Intro to Naural Language Processing with spaCy

spaCy

spaCy is a natural language processing library for python. Some of its features are: - non-destructive tokenization, - named entity recognition, - pre-trained models - support for 52+ individual langueages.

Since coding is best explained through examples, in this blog, we will use spacy to work through a book from Project Gutenberg.

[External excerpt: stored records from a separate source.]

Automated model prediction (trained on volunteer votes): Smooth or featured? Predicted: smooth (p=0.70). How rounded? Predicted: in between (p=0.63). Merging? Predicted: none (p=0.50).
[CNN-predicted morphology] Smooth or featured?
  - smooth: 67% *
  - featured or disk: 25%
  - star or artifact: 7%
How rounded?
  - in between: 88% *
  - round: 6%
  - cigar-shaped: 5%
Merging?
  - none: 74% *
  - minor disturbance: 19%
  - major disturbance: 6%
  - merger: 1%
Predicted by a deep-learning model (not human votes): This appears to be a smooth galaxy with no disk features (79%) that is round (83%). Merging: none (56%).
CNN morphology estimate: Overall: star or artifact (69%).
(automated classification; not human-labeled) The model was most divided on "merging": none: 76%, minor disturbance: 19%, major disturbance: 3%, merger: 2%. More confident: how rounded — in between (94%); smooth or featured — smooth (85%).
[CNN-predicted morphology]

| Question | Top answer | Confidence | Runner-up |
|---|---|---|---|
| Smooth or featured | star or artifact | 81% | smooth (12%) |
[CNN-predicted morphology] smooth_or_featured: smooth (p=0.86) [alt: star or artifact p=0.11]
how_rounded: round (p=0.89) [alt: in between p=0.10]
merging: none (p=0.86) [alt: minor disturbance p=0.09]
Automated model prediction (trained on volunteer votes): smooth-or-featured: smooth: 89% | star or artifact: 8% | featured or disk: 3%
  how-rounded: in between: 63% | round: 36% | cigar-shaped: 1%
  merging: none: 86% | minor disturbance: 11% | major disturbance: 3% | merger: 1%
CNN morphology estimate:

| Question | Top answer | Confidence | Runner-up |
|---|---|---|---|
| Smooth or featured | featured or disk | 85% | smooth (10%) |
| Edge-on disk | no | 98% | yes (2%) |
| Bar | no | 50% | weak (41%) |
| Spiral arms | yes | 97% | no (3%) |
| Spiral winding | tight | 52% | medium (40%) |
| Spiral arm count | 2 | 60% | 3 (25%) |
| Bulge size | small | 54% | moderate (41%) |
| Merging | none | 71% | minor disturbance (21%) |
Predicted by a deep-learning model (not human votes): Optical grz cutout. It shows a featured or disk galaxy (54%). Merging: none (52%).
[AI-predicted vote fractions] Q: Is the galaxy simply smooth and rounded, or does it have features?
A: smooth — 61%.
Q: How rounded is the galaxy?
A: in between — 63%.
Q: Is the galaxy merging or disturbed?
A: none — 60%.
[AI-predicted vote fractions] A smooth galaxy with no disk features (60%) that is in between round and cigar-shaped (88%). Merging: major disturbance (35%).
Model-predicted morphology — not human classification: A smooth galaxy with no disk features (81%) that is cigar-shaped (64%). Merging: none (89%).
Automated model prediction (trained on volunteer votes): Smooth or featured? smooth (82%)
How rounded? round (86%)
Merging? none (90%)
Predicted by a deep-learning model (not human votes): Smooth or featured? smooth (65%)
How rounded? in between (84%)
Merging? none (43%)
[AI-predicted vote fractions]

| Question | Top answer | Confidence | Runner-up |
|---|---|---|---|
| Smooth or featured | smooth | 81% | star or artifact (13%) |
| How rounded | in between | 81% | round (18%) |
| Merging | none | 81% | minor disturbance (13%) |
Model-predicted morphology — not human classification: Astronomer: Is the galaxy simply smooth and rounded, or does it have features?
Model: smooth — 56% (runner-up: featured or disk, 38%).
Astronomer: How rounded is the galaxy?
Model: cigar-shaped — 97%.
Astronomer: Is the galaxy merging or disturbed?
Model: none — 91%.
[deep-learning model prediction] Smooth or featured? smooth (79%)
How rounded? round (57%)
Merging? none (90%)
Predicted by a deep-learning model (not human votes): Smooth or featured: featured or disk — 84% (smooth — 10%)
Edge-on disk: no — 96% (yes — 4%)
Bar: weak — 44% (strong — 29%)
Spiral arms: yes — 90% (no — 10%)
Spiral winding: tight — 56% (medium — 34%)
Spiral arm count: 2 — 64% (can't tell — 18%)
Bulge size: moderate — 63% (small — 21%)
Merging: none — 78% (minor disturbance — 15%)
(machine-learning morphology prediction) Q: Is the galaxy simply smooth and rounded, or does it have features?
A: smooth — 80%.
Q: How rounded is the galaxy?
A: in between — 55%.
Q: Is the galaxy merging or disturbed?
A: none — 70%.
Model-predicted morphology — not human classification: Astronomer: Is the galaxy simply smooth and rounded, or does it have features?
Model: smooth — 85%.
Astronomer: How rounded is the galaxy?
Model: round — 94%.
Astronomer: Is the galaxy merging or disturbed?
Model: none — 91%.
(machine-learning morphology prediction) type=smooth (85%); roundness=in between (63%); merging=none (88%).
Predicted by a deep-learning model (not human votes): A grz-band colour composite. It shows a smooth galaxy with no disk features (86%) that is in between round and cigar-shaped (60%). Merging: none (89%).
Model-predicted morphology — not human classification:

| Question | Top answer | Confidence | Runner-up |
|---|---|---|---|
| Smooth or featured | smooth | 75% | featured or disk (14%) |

Finding proper nouns and custom patterns in The Adventures of Sherlock Holmes

Install spacy and language model

! pip install -U spacy
! python -m spacy download en_core_web_sm

Imports

import spacy

Load model as the nlp onject

spacy language and models can be downloaded as python packages. Some of the models and langugae packages can be found here. For this example, we will be using the small english languge web model 'en_core_web_sm'.

nlp = spacy.load('en_core_web_sm')

Load text

text = open('data/1661-0.txt').read()

The length of the text is more than the default max length, so we reassign the max length of text to reflect that.

nlp.max_length = len(text)

Process text

doc = nlp(text)

Find sentences in text

sentences = list(doc.sents)

we can access the sentences through a loop.

long_sentences = [sentence for sentence in sentences if len(sentence) > 100]
long_sentences[0]

A shock of orange hair, a
pale face disfigured by a horrible scar, which, by its contraction, has
turned up the outer edge of his upper lip, a bulldog chin, and a pair
of very penetrating dark eyes, which present a singular contrast to the
colour of his hair, all mark him out from amid the common crowd of
mendicants and so, too, does his wit, for he is ever ready with a reply
to any piece of chaff which may be thrown at him by the passers-by.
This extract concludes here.